** Opening Data under study block **

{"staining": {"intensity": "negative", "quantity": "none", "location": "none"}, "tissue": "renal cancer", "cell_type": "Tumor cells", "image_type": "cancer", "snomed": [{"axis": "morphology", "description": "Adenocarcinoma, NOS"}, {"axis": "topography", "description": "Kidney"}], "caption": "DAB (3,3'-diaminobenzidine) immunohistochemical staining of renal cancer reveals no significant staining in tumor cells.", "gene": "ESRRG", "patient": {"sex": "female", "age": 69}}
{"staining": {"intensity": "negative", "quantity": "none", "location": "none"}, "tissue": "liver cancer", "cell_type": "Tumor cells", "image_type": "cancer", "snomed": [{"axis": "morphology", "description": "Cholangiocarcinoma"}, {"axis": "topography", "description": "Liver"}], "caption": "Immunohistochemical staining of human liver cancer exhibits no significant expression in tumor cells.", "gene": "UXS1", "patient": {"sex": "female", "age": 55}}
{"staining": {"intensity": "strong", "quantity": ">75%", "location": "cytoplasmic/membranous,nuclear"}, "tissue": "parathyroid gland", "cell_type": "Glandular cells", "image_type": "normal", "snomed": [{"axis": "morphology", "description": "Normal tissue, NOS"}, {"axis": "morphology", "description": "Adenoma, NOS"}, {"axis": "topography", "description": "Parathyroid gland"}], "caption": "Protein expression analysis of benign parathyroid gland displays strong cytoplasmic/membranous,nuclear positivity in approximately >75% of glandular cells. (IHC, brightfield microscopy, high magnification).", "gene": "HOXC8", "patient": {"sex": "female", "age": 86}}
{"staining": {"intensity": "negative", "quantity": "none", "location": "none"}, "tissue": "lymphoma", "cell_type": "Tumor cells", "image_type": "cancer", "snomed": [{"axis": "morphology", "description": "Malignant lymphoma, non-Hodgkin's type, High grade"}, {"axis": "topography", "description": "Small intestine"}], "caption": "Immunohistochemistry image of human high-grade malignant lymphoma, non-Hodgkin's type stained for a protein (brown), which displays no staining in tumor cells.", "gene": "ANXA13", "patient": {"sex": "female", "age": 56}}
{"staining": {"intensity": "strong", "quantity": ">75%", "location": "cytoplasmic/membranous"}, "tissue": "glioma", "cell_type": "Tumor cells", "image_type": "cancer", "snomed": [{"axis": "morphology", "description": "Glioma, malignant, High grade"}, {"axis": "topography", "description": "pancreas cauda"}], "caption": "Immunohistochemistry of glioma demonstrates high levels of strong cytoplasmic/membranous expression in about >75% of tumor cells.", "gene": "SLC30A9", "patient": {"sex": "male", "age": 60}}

** Closing Data under study block **

Work instructions: Transcribe all entries exactly as they are given.

Answer box:
{"staining": {"intensity": "negative", "quantity": "none", "location": "none"}, "tissue": "renal cancer", "cell_type": "Tumor cells", "image_type": "cancer", "snomed": [{"axis": "morphology", "description": "Adenocarcinoma, NOS"}, {"axis": "topography", "description": "Kidney"}], "caption": "DAB (3,3'-diaminobenzidine) immunohistochemical staining of renal cancer reveals no significant staining in tumor cells.", "gene": "ESRRG", "patient": {"sex": "female", "age": 69}}
{"staining": {"intensity": "negative", "quantity": "none", "location": "none"}, "tissue": "liver cancer", "cell_type": "Tumor cells", "image_type": "cancer", "snomed": [{"axis": "morphology", "description": "Cholangiocarcinoma"}, {"axis": "topography", "description": "Liver"}], "caption": "Immunohistochemical staining of human liver cancer exhibits no significant expression in tumor cells.", "gene": "UXS1", "patient": {"sex": "female", "age": 55}}
{"staining": {"intensity": "strong", "quantity": ">75%", "location": "cytoplasmic/membranous,nuclear"}, "tissue": "parathyroid gland", "cell_type": "Glandular cells", "image_type": "normal", "snomed": [{"axis": "morphology", "description": "Normal tissue, NOS"}, {"axis": "morphology", "description": "Adenoma, NOS"}, {"axis": "topography", "description": "Parathyroid gland"}], "caption": "Protein expression analysis of benign parathyroid gland displays strong cytoplasmic/membranous,nuclear positivity in approximately >75% of glandular cells. (IHC, brightfield microscopy, high magnification).", "gene": "HOXC8", "patient": {"sex": "female", "age": 86}}
{"staining": {"intensity": "negative", "quantity": "none", "location": "none"}, "tissue": "lymphoma", "cell_type": "Tumor cells", "image_type": "cancer", "snomed": [{"axis": "morphology", "description": "Malignant lymphoma, non-Hodgkin's type, High grade"}, {"axis": "topography", "description": "Small intestine"}], "caption": "Immunohistochemistry image of human high-grade malignant lymphoma, non-Hodgkin's type stained for a protein (brown), which displays no staining in tumor cells.", "gene": "ANXA13", "patient": {"sex": "female", "age": 56}}
{"staining": {"intensity": "strong", "quantity": ">75%", "location": "cytoplasmic/membranous"}, "tissue": "glioma", "cell_type": "Tumor cells", "image_type": "cancer", "snomed": [{"axis": "morphology", "description": "Glioma, malignant, High grade"}, {"axis": "topography", "description": "pancreas cauda"}], "caption": "Immunohistochemistry of glioma demonstrates high levels of strong cytoplasmic/membranous expression in about >75% of tumor cells.", "gene": "SLC30A9", "patient": {"sex": "male", "age": 60}}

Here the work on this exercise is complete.